Aisyah RA dalam kitab bulughul maram menyampaikan demikian:
وَعَنْ عَائِشَةَ رَضِيَ اَللَّهُ عَنْهَا قَالَتْ: ( كَانَ رَسُولُ اَللَّهِ صلى الله عليه وسلم يُقَبِّلُ وَهُوَ صَائِمٌ, وَيُبَاشِرُ وَهُوَ صَائِمٌ, وَلَكِنَّهُ أَمْلَكُكُمْ لِإِرْبِهِ) مُتَّفَقٌ عَلَيْهِ, وَاللَّفْظُ لِمُسْلِمٍ. وَزَادَ فِي رِوَايَةٍ: ( فِي رَمَضَانَ )
‘Aisyah Radliyallaahu ‘anhu berkata: Nabi Shallallaahu ‘alaihi wa Sallam pernah mencium sewaktu puasa dan mencumbu sewaku puasa, akan tetapi beliau adalah orang yang paling kuat menahan nafsunya di antara kamu. Muttafaq Alaihi dan lafadznya menurut Muslim. Dalam suatu riwayat ditambahkan: Pada bulan Ramadhan.
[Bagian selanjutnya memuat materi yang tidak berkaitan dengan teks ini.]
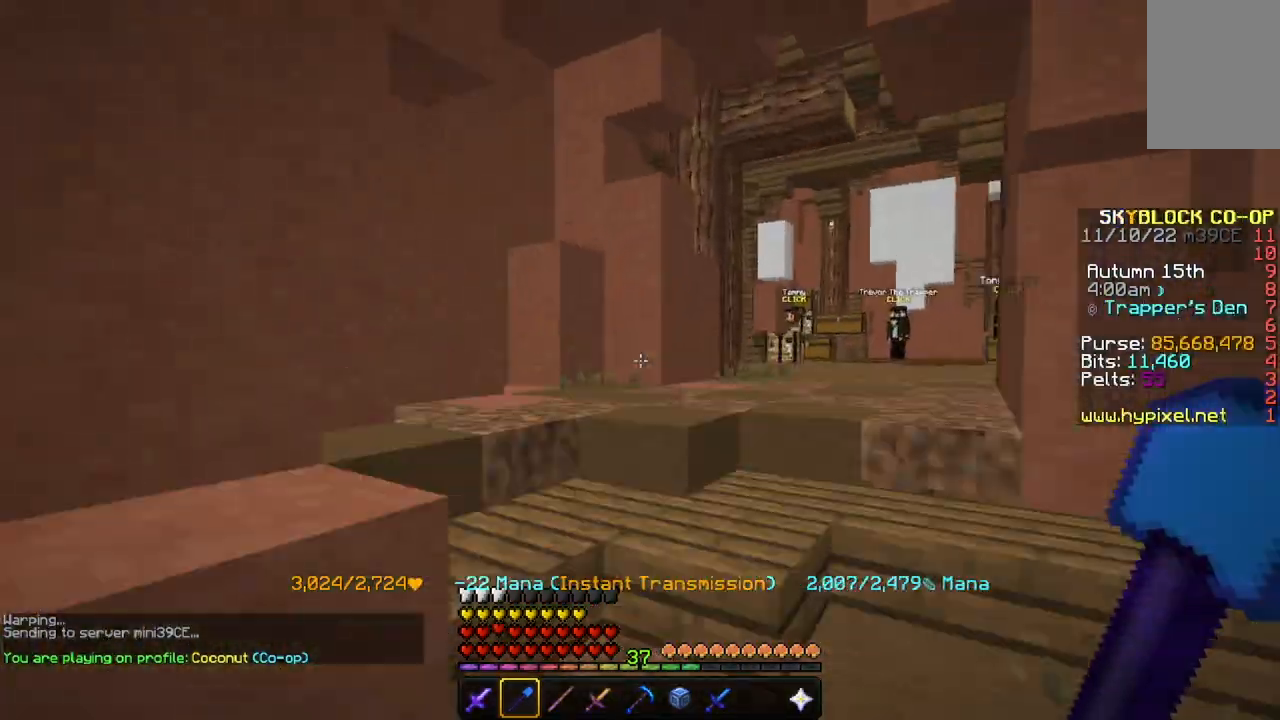
{"keys": ["w"], "mouse": [], "events": [[167, "d", "down"], [434, "d", "up"]]}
Meskipun Rasulullah pernah mencium sang istri ketika berpuasa namun puasa Rasulullah tetap sah karena Rasulullah adalah orang yang paling kuat dalam menahan nafsunya. Berbeda dengan umatnya yang memiliki syahwat yang berbeda beda. Alangkah baiknya bagi orang yang telah berkeluarga sebaiknya suami menjaga diri untuk tidak mencium istrinya sewaktu puasa dihawatirkan menimbulkan syahwat.
Lalu bagaimana hukumnya? Ulama’ berbeda-beda pendapat mengenai hal ini. Pada dasarnya mencium istri tidak membatalkan puasa. Tetapi karena bisa membangkitkan nafsu, dapat mengakibatkan ejakulasi, dan menyeret seseorang menuju interaksi seksual maka pembahasan hukumnya tidak bisa sederhana lagi.
Para ulama menggolongkan ciuman ke dalam perkara yang dimakruhkan dalam puasa, apabila ciuman itu membangkitkan syahwat. Kalau tidak membangkitkan syahwat, ciuman tidak dipermasalahkan, tetapi lebih baik tetap dihindari. (Al-Majmu’ Syarh Muhaddzab, VI. 354, Mughni al-Muhtaj, I, 431-436) Tentu hukum ini berlaku untuk ciuman kepada istri. Selain istri jelas hukumnya Haram.
Dari riwayat Abu Dawud yang bersumber dari Abu Hurairah bahwa Rasulullah melarang kaum muda mencium (pada saat berpuasa), dan memperbolehkan hal itu pada orang-orang tua yang telah lanjut usia.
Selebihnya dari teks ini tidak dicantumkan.